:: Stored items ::
╭──
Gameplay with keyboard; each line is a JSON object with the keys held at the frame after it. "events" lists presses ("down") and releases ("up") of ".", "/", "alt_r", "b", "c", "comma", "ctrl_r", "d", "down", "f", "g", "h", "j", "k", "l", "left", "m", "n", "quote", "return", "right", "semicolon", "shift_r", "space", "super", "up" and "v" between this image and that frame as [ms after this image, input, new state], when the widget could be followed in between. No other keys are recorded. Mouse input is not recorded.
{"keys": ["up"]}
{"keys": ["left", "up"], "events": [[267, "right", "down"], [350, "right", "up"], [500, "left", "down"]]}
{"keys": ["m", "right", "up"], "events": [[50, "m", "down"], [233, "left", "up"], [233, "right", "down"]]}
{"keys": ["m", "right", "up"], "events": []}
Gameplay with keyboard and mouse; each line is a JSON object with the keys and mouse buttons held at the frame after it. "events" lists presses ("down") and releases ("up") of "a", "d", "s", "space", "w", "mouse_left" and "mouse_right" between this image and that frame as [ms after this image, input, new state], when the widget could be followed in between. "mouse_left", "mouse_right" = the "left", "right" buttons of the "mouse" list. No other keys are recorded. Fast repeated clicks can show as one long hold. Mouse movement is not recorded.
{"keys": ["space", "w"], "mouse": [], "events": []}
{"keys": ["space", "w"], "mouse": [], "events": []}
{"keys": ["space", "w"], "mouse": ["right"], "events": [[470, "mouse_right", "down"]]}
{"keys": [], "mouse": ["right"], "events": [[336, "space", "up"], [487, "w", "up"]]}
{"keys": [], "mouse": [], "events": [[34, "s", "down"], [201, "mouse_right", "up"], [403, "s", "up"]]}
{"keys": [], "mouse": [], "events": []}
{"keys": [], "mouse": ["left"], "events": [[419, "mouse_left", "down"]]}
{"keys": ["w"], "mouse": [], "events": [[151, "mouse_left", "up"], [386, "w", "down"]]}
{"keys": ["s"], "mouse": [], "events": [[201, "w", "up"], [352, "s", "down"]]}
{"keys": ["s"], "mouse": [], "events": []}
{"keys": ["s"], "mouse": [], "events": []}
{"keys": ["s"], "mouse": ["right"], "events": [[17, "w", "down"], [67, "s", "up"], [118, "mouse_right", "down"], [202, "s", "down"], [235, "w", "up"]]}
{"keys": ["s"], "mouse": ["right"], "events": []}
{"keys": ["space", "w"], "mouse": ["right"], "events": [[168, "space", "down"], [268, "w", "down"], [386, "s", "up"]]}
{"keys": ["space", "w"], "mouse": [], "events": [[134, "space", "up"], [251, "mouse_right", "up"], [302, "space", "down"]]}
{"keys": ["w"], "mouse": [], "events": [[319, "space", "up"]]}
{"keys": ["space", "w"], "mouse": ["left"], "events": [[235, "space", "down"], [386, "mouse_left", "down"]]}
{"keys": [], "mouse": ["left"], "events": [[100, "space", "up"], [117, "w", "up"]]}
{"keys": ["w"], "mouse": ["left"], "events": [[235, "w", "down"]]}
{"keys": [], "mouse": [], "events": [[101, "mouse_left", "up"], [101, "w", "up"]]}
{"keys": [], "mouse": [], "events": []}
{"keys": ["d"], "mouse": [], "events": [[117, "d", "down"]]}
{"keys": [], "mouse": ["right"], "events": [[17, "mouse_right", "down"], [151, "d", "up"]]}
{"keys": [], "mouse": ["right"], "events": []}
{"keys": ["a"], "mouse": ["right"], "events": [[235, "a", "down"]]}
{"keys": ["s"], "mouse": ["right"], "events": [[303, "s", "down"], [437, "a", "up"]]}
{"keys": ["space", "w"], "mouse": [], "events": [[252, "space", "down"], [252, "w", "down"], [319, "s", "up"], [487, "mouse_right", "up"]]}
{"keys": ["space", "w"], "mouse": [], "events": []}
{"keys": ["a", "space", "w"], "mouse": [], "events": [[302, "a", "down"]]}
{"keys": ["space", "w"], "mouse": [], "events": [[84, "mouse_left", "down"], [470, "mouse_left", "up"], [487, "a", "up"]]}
╰──
:: EXERCISE ::
Using the records above, determine how many lines hold the word "followed", and answer with that figure only.

:: WRITTEN RESPONSE ::
2